Im vorliegenden Fall enthalten die Sprüche der bekämpften, gegen das Organ gerichteten erstinstanzlichen Straferkenntnisse keine normative Feststellung der Haftung nach § 9 Abs. 7 VStG. Eine solche kann auch nicht durch Aufnahme eines bloßen Hinweises auf diese Gesetzesbestimmung in die Zustellverfügungen oder gar nur durch die auch an die Gesellschaft erfolgte Zustellung der Strafbescheide ersetzt werden.

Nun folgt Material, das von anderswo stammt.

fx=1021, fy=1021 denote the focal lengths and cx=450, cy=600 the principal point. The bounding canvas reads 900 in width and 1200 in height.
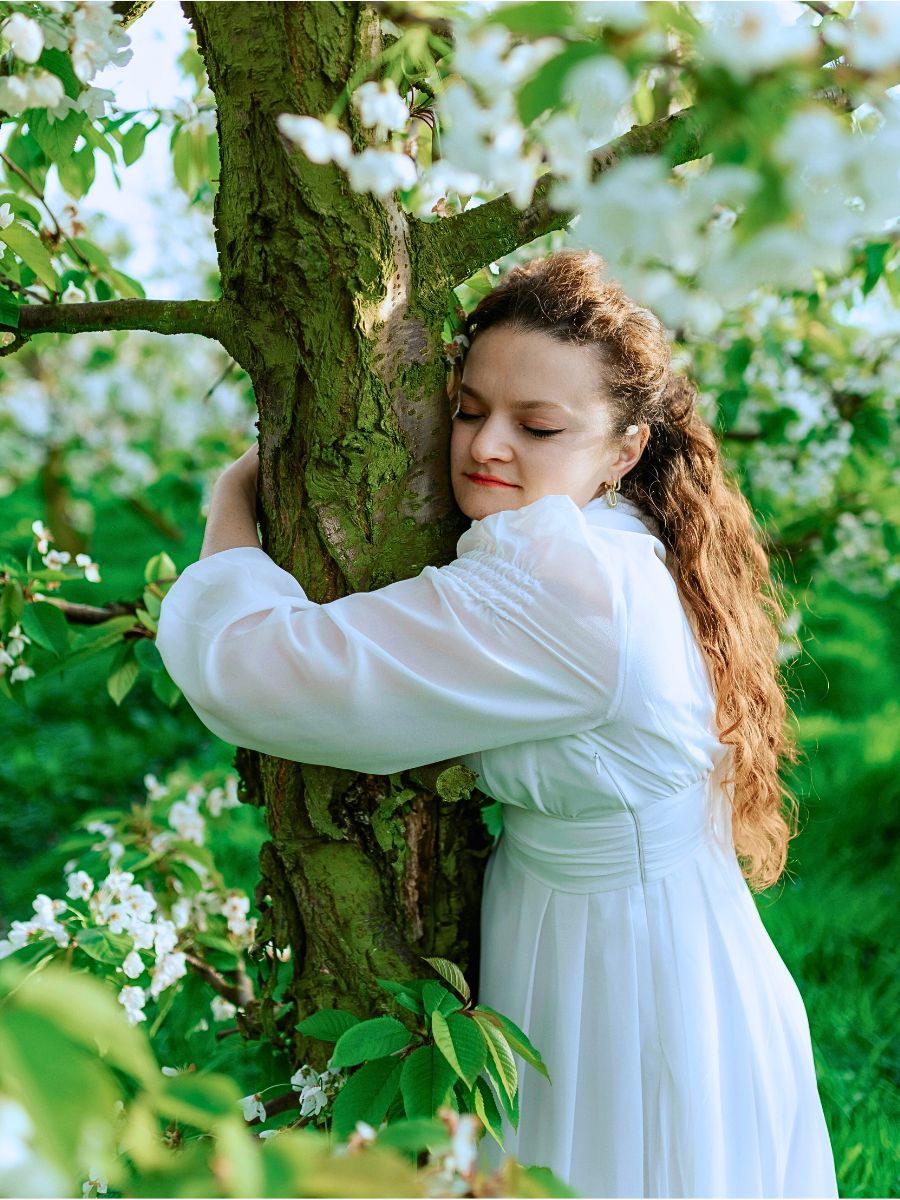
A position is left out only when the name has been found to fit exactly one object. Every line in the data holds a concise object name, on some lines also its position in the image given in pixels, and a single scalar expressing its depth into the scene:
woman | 1.27
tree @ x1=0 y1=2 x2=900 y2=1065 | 0.69
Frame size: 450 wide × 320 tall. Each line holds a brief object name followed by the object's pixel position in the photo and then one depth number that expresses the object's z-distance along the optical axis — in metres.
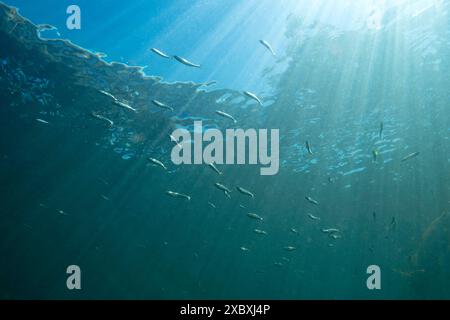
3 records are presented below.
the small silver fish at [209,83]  13.96
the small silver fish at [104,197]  23.88
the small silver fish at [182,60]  7.86
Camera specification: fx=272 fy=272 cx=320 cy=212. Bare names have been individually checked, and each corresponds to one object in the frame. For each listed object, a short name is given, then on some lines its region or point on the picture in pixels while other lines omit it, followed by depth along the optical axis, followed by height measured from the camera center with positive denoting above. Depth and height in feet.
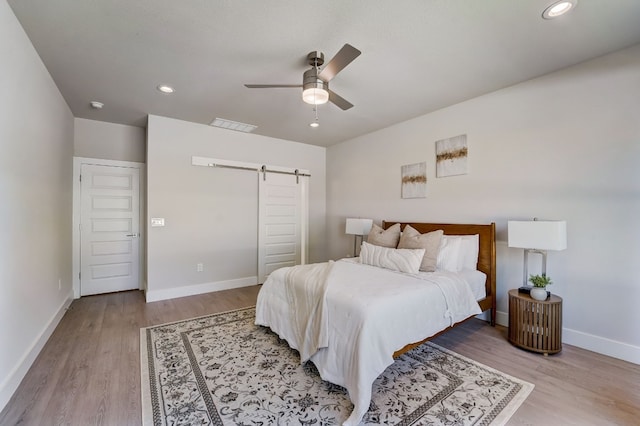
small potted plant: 8.50 -2.36
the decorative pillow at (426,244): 10.14 -1.27
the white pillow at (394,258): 9.75 -1.77
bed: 6.14 -2.74
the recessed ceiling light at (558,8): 6.20 +4.78
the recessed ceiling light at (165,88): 10.25 +4.67
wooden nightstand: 8.21 -3.44
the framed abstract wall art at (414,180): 13.20 +1.57
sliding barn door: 16.67 -0.72
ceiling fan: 6.50 +3.62
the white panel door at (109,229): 14.10 -1.01
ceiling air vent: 14.03 +4.60
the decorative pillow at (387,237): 12.31 -1.19
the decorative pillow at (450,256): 10.28 -1.69
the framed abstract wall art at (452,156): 11.69 +2.47
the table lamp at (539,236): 8.20 -0.73
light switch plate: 13.32 -0.53
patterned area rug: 5.80 -4.38
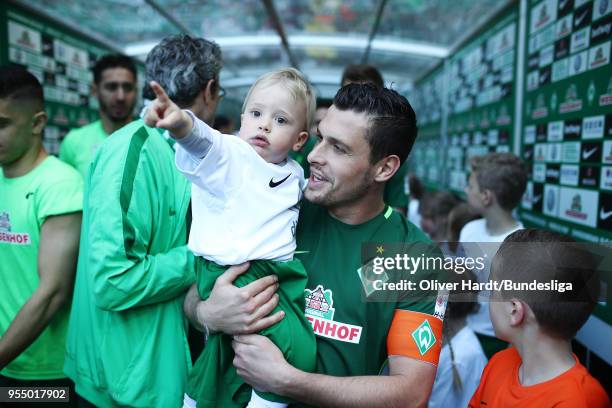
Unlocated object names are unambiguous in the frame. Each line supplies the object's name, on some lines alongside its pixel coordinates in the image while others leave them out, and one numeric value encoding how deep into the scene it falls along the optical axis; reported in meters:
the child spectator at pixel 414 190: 5.62
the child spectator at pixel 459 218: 3.62
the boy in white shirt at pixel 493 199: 2.97
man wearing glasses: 1.72
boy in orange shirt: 1.58
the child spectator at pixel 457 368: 2.44
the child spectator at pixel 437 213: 4.20
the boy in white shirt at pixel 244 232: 1.44
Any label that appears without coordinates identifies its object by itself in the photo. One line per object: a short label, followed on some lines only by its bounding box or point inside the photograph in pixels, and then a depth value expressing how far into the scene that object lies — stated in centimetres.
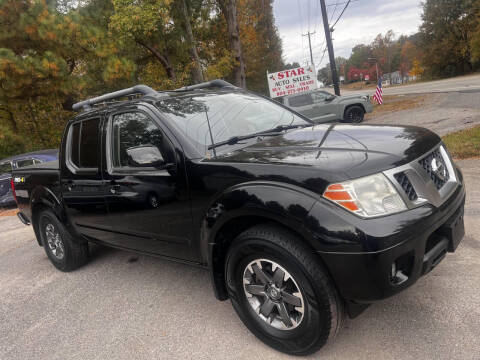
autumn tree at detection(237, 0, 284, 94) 2662
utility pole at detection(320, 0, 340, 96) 1845
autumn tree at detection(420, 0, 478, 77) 4778
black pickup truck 221
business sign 1706
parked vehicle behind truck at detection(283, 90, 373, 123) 1522
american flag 2067
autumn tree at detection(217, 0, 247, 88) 1675
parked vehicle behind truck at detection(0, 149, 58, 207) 1059
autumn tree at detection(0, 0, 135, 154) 1320
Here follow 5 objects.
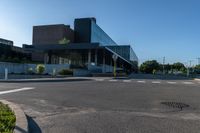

Die belangte Behörde hat daher zutreffend festgestellt, dass die beschwerdeführende Partei mangels Ausspruch einer sie treffenden (exekutierbaren) Haftung für die über ihr Organ verhängten Geldstrafen samt Anhang nicht in ihren subjektivöffentlichen Rechten berührt und damit auch nicht zur Erhebung einer Berufung legitimiert war. Zu Recht hat daher die belangte Behörde die der beschwerdeführenden Partei zugerechneten Berufungen als unzulässig zurückgewiesen.

Aus diesen Gründen waren die Beschwerden gemäß § 42 Abs. 1 VwGG als unbegründet abzuweisen.

Der Ausspruch über den Aufwandersatz gründet sich auf die §§ 47 ff VwGG in Verbindung mit der VwGH-Aufwandersatzverordnung BGBl. II Nr. 455/2008.